> Selected extract:
────────────────

Ann 05-27-2010 06:40 AM

Welcome Sherby.

I wonder, is it the fantasy of the perfect man that you are chasing? Many people do, and even when addiction is in the picture, many fantasize of how good life could be "of only".

The man sounds controlling to the point of being abusive almost, and I don't see much in your description of him that would appeal to anyone. You may see that man that used to be, or you may see the man that might be "if only" but sweetie, that's not the man he is and you are chasing an illusion.

You say your husband is a good man, and he's either but treats you well. You may want to seek counseling and try to find out what it is that puts distance between you.

I know it's hard, and my heart goes out to you. Others will be along who have walked in your shoes, so stick around and make yourself comfortable, you are not alone here.

────────────────

> Directive A: Reproduce the forum reply word for word, from its first line to its last.
The text and the records have no connection to each other.

[Dataset items]
────────────────

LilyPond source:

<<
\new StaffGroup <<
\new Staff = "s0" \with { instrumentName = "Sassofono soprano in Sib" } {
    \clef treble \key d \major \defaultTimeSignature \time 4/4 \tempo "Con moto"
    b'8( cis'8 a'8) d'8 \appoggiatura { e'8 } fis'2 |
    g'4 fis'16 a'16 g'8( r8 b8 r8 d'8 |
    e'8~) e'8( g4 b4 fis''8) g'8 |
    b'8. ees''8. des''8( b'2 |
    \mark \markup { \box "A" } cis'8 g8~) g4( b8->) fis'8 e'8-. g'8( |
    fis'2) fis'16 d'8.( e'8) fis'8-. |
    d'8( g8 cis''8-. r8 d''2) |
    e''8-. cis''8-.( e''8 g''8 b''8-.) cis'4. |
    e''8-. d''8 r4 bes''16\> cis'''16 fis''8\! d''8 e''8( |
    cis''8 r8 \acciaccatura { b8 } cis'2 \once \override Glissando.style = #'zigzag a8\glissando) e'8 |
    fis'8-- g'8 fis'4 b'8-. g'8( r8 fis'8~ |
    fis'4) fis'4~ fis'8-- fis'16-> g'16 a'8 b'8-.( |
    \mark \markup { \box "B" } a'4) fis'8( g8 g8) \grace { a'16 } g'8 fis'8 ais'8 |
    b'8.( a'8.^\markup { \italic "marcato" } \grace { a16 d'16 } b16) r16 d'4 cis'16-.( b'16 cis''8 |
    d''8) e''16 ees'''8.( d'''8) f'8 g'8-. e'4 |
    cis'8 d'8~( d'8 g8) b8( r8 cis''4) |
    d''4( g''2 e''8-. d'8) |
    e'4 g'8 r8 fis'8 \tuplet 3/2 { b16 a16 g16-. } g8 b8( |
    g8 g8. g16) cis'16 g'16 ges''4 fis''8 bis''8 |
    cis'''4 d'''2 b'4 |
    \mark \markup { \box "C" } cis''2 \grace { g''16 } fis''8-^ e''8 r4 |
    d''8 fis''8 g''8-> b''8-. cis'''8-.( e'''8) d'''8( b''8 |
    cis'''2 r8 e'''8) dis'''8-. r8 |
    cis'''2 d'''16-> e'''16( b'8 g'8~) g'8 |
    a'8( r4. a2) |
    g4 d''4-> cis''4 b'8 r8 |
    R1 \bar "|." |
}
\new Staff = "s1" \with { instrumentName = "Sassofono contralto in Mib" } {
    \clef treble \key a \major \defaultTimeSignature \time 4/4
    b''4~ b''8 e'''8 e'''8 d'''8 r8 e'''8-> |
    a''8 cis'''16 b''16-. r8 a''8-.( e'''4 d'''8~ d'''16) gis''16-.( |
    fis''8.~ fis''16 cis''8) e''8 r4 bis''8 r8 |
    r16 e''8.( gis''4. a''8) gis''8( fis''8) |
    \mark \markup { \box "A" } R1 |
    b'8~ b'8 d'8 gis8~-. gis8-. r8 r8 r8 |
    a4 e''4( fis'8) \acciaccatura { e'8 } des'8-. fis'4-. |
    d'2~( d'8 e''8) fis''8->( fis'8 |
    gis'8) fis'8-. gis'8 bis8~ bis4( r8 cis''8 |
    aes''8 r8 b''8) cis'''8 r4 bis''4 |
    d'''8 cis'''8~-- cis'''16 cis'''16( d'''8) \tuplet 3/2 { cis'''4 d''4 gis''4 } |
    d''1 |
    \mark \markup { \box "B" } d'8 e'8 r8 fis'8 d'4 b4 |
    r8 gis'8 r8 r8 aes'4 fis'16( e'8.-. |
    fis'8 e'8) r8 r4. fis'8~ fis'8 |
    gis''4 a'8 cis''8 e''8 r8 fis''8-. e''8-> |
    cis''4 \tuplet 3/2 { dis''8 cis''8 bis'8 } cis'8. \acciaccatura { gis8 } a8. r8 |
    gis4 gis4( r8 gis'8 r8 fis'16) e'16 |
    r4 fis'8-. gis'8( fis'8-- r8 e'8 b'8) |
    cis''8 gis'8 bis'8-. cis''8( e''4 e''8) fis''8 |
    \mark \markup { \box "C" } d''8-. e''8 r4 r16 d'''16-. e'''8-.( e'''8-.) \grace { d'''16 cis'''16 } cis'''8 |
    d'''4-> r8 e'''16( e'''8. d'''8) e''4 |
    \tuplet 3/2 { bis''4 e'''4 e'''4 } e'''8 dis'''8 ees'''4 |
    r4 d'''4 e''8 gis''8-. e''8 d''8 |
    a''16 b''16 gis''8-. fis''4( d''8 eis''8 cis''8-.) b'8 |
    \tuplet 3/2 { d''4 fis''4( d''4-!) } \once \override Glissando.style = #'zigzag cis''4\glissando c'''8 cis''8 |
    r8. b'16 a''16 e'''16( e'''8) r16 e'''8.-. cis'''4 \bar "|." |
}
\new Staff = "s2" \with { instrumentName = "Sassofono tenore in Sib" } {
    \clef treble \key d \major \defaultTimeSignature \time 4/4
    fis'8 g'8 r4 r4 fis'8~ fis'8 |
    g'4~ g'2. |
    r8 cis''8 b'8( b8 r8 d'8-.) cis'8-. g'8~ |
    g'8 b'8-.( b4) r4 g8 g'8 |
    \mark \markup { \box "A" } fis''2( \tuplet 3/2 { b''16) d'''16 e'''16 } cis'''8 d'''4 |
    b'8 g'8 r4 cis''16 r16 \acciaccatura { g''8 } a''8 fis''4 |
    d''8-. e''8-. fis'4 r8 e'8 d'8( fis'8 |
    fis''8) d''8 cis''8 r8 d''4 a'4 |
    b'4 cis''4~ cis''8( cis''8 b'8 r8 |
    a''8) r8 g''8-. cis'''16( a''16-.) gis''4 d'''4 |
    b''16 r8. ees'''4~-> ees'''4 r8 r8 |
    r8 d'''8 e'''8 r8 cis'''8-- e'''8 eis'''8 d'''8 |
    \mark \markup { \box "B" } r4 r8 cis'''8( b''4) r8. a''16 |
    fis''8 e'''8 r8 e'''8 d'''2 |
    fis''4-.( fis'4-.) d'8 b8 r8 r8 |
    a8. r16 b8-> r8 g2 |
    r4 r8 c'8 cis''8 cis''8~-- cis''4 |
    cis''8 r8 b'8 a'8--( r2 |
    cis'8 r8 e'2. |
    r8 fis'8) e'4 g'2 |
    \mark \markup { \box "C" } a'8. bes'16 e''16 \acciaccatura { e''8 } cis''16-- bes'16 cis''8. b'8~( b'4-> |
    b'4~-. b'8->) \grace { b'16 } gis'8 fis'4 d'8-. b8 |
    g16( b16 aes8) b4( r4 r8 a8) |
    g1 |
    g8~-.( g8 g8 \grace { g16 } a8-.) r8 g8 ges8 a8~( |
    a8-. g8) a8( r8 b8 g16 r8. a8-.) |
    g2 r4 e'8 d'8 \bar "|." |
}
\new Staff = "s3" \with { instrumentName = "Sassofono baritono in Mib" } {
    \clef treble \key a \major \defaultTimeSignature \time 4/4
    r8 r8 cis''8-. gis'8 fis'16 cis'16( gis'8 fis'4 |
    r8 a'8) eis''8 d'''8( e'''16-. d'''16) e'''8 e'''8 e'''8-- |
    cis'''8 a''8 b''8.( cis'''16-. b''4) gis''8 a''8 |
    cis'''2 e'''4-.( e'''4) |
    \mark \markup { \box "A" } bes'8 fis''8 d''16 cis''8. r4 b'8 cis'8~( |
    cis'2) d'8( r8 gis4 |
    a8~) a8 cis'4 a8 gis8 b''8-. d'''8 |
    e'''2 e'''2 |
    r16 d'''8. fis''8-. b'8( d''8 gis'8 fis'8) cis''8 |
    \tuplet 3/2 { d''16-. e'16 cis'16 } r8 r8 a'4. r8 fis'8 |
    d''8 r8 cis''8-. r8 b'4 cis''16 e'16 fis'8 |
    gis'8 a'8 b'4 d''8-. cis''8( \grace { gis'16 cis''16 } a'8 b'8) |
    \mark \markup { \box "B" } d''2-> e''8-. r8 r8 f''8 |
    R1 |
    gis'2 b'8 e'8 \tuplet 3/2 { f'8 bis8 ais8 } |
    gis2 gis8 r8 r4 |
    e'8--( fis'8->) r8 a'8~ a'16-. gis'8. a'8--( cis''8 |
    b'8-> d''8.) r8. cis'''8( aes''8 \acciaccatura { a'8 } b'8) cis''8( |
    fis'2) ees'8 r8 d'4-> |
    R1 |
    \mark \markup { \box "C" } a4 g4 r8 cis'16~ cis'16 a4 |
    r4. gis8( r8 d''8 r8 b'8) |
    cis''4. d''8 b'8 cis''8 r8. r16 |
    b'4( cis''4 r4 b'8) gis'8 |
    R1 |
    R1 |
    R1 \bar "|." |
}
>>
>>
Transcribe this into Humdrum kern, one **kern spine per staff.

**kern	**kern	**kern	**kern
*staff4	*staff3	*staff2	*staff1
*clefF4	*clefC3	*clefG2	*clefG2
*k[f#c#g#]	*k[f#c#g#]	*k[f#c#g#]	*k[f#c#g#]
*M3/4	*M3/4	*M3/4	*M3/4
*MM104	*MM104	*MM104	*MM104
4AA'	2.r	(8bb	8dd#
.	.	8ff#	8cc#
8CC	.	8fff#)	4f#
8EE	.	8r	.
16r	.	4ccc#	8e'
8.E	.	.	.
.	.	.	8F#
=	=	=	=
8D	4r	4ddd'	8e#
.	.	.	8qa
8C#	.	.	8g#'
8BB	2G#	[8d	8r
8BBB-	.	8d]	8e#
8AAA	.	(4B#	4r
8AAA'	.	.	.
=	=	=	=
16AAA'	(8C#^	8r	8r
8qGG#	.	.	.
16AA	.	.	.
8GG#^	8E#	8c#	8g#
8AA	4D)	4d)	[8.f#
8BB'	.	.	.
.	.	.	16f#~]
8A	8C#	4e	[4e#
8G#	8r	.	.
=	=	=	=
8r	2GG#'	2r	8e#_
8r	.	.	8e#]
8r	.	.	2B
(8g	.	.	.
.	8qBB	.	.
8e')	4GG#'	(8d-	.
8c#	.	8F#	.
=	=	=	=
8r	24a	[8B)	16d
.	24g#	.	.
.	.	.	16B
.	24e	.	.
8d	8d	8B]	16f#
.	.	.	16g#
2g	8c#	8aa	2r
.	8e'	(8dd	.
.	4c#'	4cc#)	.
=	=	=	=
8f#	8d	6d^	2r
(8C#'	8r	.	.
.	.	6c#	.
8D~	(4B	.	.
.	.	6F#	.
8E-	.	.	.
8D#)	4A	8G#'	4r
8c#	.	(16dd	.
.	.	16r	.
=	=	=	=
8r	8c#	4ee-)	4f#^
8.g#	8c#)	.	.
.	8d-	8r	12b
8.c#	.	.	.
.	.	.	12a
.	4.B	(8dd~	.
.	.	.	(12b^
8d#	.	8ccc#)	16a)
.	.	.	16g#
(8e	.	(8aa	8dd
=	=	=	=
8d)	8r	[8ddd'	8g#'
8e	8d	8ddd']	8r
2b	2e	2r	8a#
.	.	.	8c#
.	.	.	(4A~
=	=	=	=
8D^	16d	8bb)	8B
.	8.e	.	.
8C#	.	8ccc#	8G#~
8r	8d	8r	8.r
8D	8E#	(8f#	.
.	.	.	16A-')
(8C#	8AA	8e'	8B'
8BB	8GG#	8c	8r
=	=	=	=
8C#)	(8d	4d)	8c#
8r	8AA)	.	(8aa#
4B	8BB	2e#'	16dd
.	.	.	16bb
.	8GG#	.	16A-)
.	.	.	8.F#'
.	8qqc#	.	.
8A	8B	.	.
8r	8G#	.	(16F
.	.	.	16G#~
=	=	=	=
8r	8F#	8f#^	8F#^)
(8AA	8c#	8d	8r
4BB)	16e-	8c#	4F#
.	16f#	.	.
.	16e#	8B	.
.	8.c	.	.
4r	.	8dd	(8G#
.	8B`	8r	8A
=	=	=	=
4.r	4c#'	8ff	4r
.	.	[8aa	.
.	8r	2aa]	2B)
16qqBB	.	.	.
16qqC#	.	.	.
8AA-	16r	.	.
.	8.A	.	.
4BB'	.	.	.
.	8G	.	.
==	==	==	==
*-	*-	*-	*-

────────────────

> Directive B: Report every line of the records that contains the string "defaultTimeSignature", matching case exactly.

> Task response A:
Ann 05-27-2010 06:40 AM

Welcome Sherby.

I wonder, is it the fantasy of the perfect man that you are chasing? Many people do, and even when addiction is in the picture, many fantasize of how good life could be "of only".

The man sounds controlling to the point of being abusive almost, and I don't see much in your description of him that would appeal to anyone. You may see that man that used to be, or you may see the man that might be "if only" but sweetie, that's not the man he is and you are chasing an illusion.

You say your husband is a good man, and he's either but treats you well. You may want to seek counseling and try to find out what it is that puts distance between you.

I know it's hard, and my heart goes out to you. Others will be along who have walked in your shoes, so stick around and make yourself comfortable, you are not alone here.

> Task response B:
    \clef treble \key d \major \defaultTimeSignature \time 4/4 \tempo "Con moto"
    \clef treble \key a \major \defaultTimeSignature \time 4/4
    \clef treble \key d \major \defaultTimeSignature \time 4/4
    \clef treble \key a \major \defaultTimeSignature \time 4/4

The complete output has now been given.